An outstanding Australian cast is also assembled in this production. Lisa McCune plays Clara Brant, Katherine’s young and somewhat fickle daughter. The tensions in their relationship become exacerbated as they negotiate Katherine’s illness and her obstinate dedication to her career. McCune is able to strike a fine balance between vulnerability and determination that accurately conveys her very difficult situation. William McInnes plays Beethoven with grandeur, humour, irony and a magnificent physicality. He portrays the composer as an eccentric, larger than life character and the effect on stage is astonishing. Helen Morse interprets Dr Gertrude Ladenburger, a Beethoven archivist who assists Katherine in both her professional and personal ambitions. Morse delivers a luminescent performance which allows room for all of the complexities of this decisive persona. Francis Greenslade brings Anton Diabelli to life in a manner which is highly amusing but also capable of being solemn. Toby Truslove (Mike Clark) and Andre De Vanny (Anton Schindler) equally provide delightfully nuanced performances. The production features a live musical accompaniment by renowned pianist, Andrea Katz. Her performance of Beethoven’s music is superb and highlights the emotional depth of the various enthralling events. Katz’s presence on stage is delicately woven into the play and is an integral part of the performance.  
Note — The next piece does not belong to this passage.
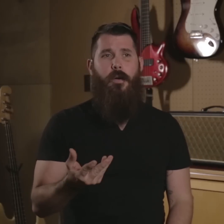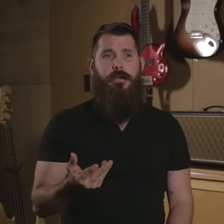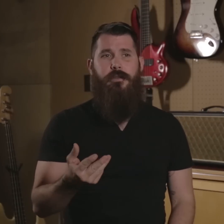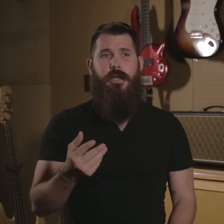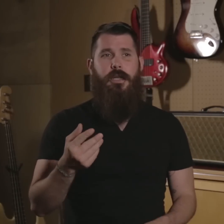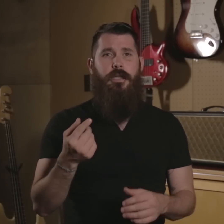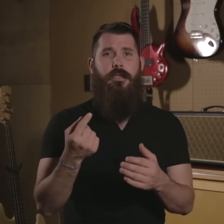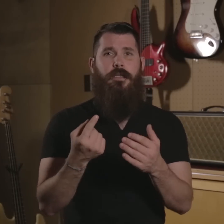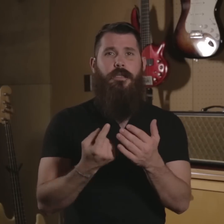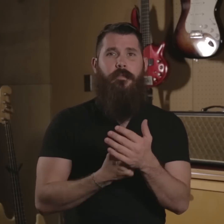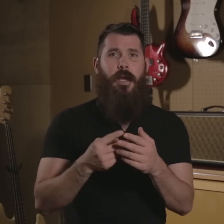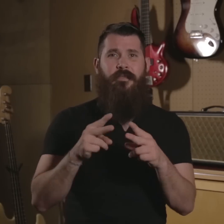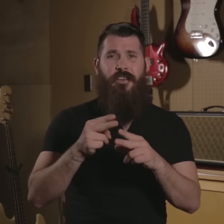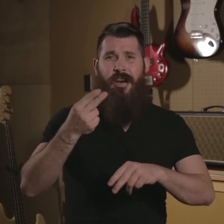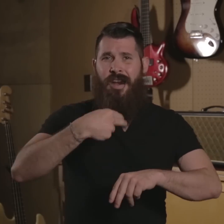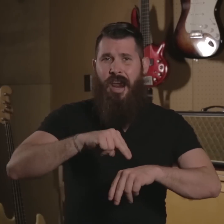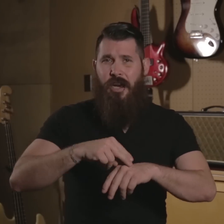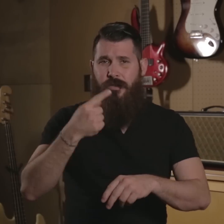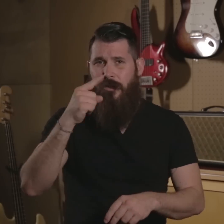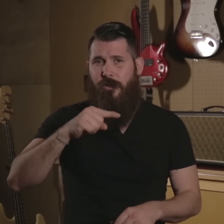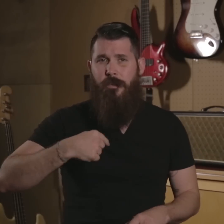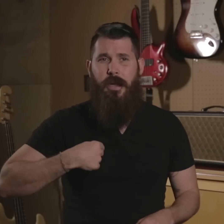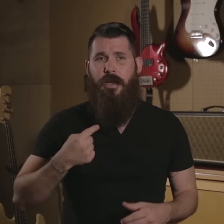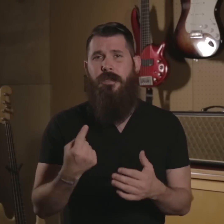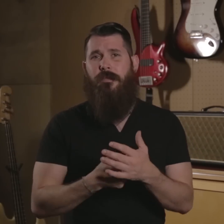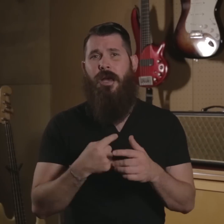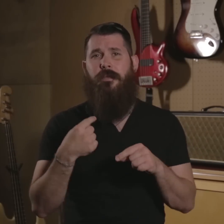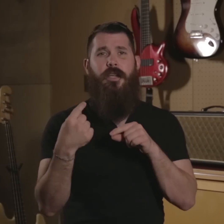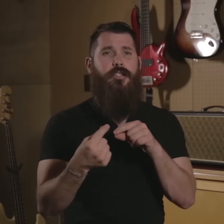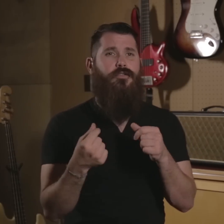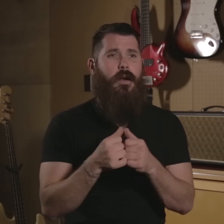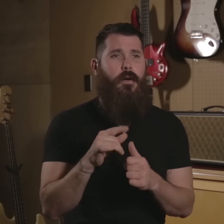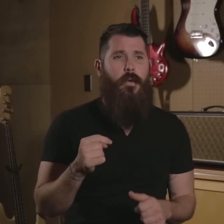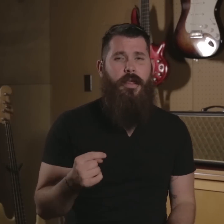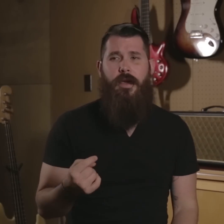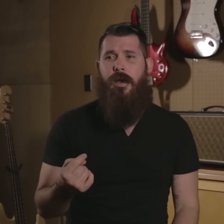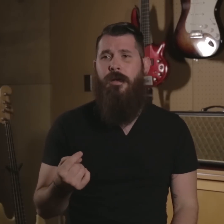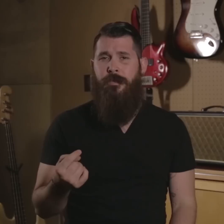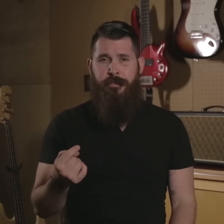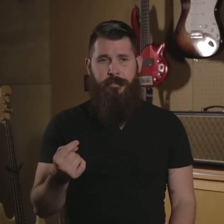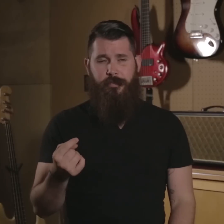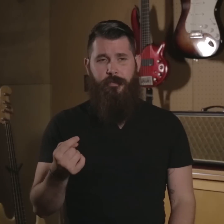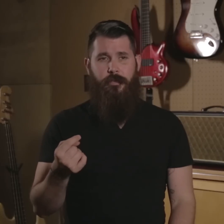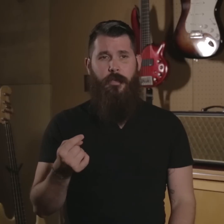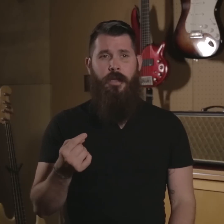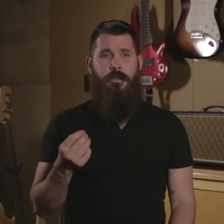Poetry, is sometimes very natural for me, sometimes I struggle with it.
The newly refurbished Comedy Theatre proves to be a magnificent location for this moving and intriguing play. The immaculate restoration beautifully houses an inventive and detailed set which captures the historic atmosphere of the city of Bonn, where much of the play is situated. The design effectively alludes to the historical period but also has a wonderful lightness which easily lends itself to the more contemporary elements of the story. This is a witty and profound text by an accomplished author and theatre practitioner who renders classical music history fascinating and engrossing. The play has been carefully crafted for the Melbourne stage with a calibre rarely seen in this city and is not to be missed.